Is the EOS switch adjusted so that it is opening too early?
Is the EOS switch or the flipper button switch badly pitted/worn?

If none of the above point to the problem, then it can be a bad connection in the flipper ground path from the driver board.
I don't understand most of that but I am going to have a go at figuring out what it all means - will keep you posted.

Cheers Luke!
Marcus
 
Don't touch anything you are unsure of.
Ask for advice and/or assistance.
Provide photo's and video where necessary.
Don't rush into anything, slow and steady wins the race.👍

The members on here will help to resolve any problems you may encounter providing you consult them, listen to them and carry out any necessary step by step instructions :cool:

You will get there and it's all part of having a volatile machine as a hobby.
 
Full rebuild is a bit of a sledgehammer to nut approach, as Luke says there could be something more straightforward causing it. Can even be something as simple as a deformed coil sleeve which would cost about 50p to replace, whereas a full rebuild kit will be something like £30-40 and a lot more work.

Another cheap thing to check is the bushing (the plastic thing screwed into the underside of the playfield which the flipper shaft goes through) - when those are worn or cracked they can make flippers feel weak or sloppy.

Don’t attempt to disassemble anything without taking lots of pictures first, and until you know what’s what, always unplug your machine from the wall before poking around under the playfield!
 
Always worth checking that it has the correct flipper coils in too, some unscrupulous operators would put anything that came to hand in just to keep the cash flowing into the machine.
+1 for unplugging the machine before doing any poking around, these things can give quite a good kick if you are not careful.
 
Get a good pic of the flipper mechs, you can often tell if they've been rebuilt recently.
I've seen games with nice shiny flipper mechs that play awful because they haven't been set up properly.
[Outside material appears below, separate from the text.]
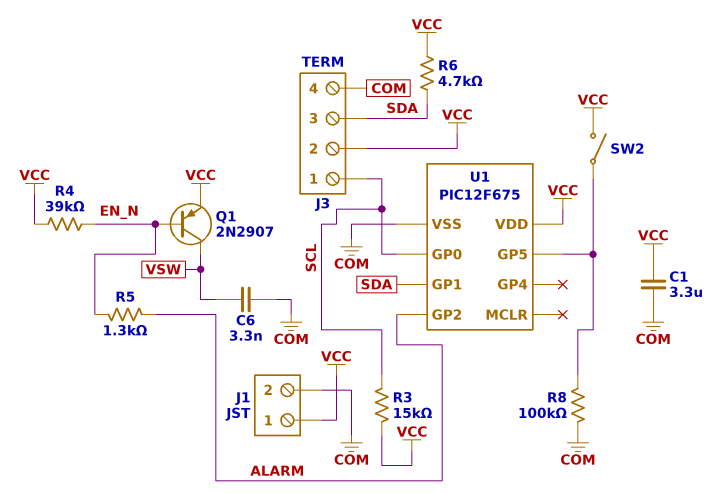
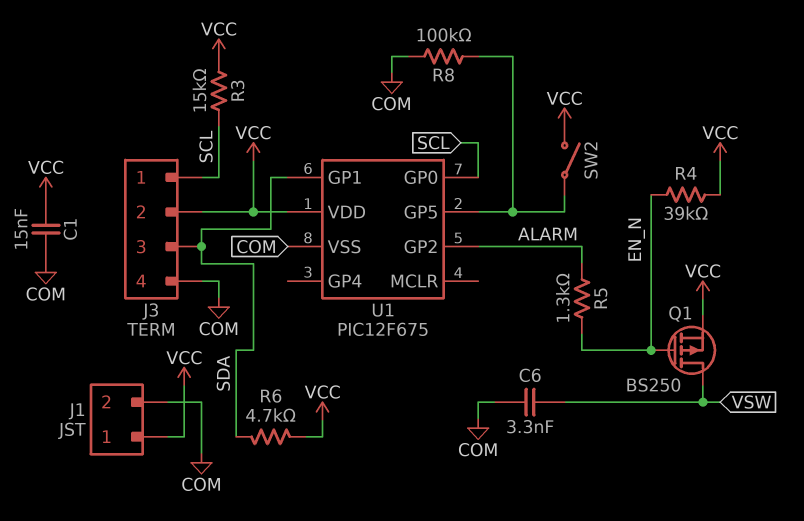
C1: 3.3uF (COM, VCC) -> 15nF (COM, VCC)
Q1: PNP 2N2907 (B EN_N, C VSW, E VCC) -> PMOS BS250 (G EN_N, D VSW, S VCC)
One big thing with the early solid states is the EOS switch. That carries the voltage that powers the coil. If it's the wrong type of switch or not adjusted properly you can lose a lot of power through it.
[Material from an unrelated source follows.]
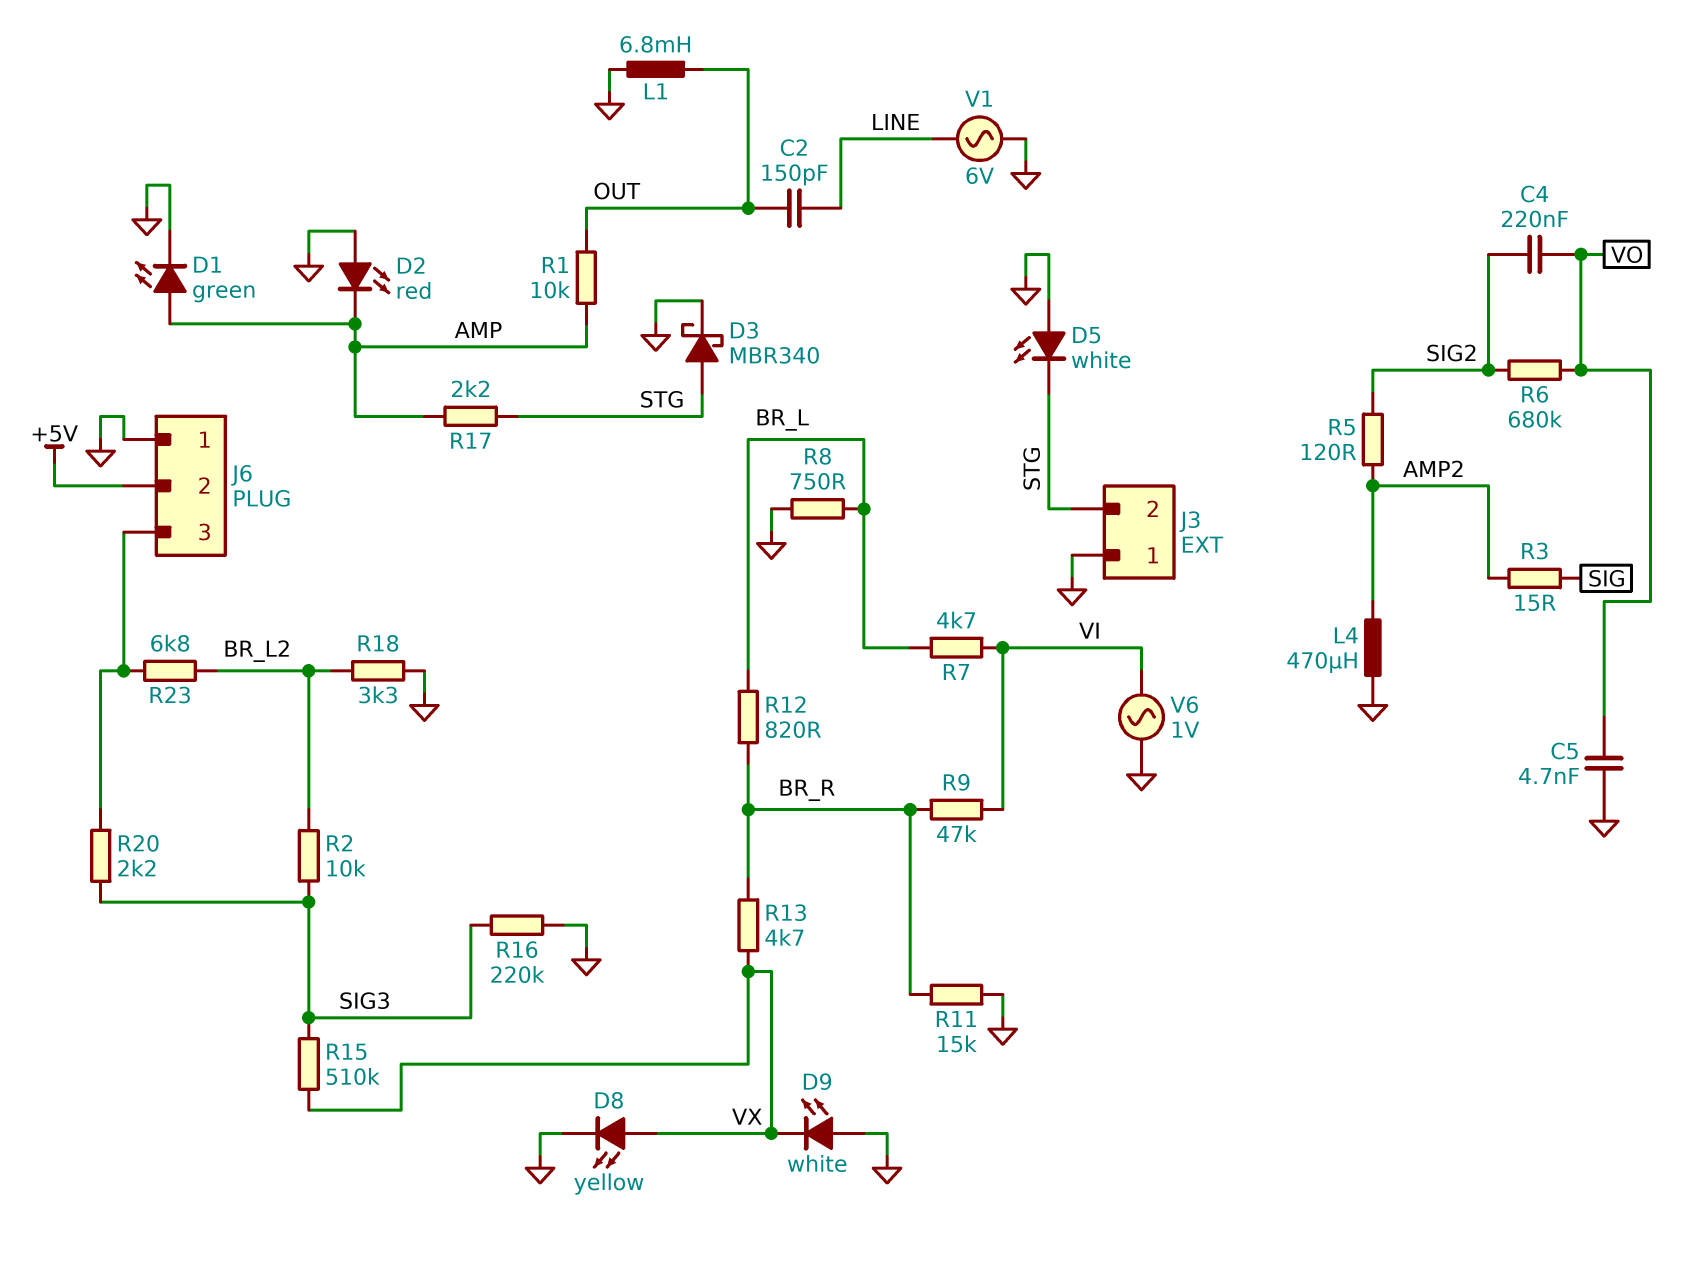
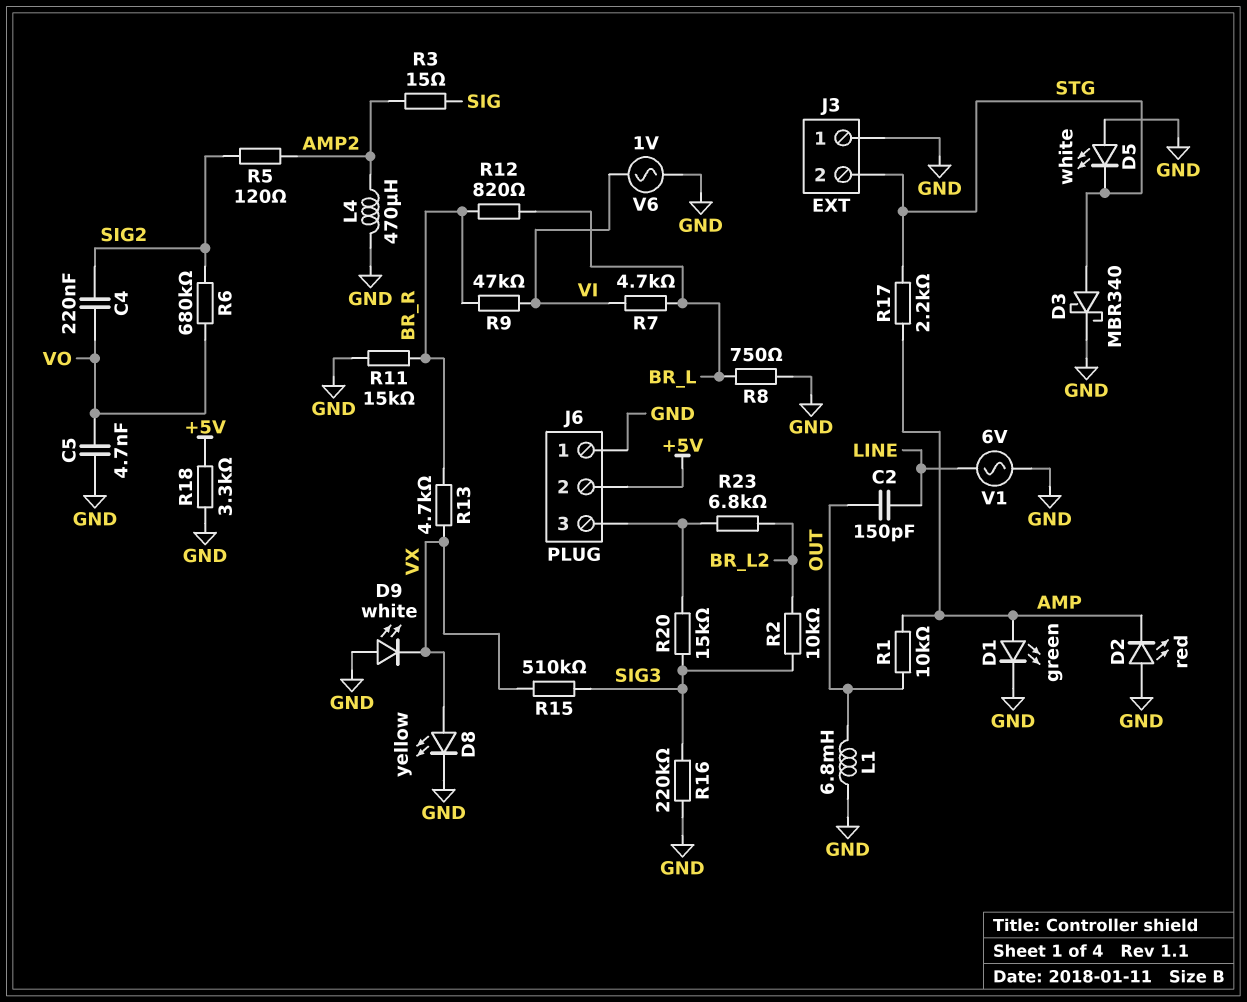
R18: 3.3k (BR_L2, GND) -> 3.3k (+5V, GND)
R20: 2.2k (J6/3, SIG3) -> 15k (J6/3, SIG3)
I had a Black Knight here that couldn't make the left spinner ramp to the upper playfield. The mechs and coils were fine. What I did was attach a multimeter to the EOS and checked the resistance, it was sky high. I kept cleaning and adjusting the switch till the resistance was 0.5 (irc), the difference was night and day.

Those EOS's are supposed to be self cleaning but if they're not adjusted properly they'll just get worse over time.
 
With the power off tryfiling the end of stroke leaf switch. Games of this era use this to dosconnect the high power so if its weak it may be operating on the hold winding or it may be just not making proper contact. Check the wiring is soldered on and not just a few strands.
 
I don't understand most of that but I am going to have a go at figuring out what it all means - will keep you posted.

Cheers Luke!
Marcus
Start with the easiest things first.

Take the glass off and jiggle the flippers with your hand. Does one feel looser than the other?
Look closely at the flipper, is there a gap underneath it all the way along, it is not touching the playfield in any way?

Next lift up the playfield, move the flipper mechanism with your hand as far as it will go (as though it is being flipped) and take a photo of it held like this, specifically showing the EOS switch as clearly as you can
 
I rebuilt both of mine when I got it.
The holes in the fibre links were well worn out, the right flipper was the worst one, I don't suppose the bent nail holding it in place was doing it any favours.
 
To add to what @lukewells was writing: Check you have a bit (about .5 mm) of up and down play on the bats by pulling up. You should not be able to tilt them in the bushing though. Plunger should move freely in the coil. End stops not to be mushroomed (but that needs disassembly already).
But very likely EOS as discussed above. The should be closed at rest and opened towards the end of the bat stroke by a pawl on the linkage. A warning: Don't file the EOS contacts if you ever get a newer machine with electronic flippers. They are easy to discern in that they have gold contacts and are normally open.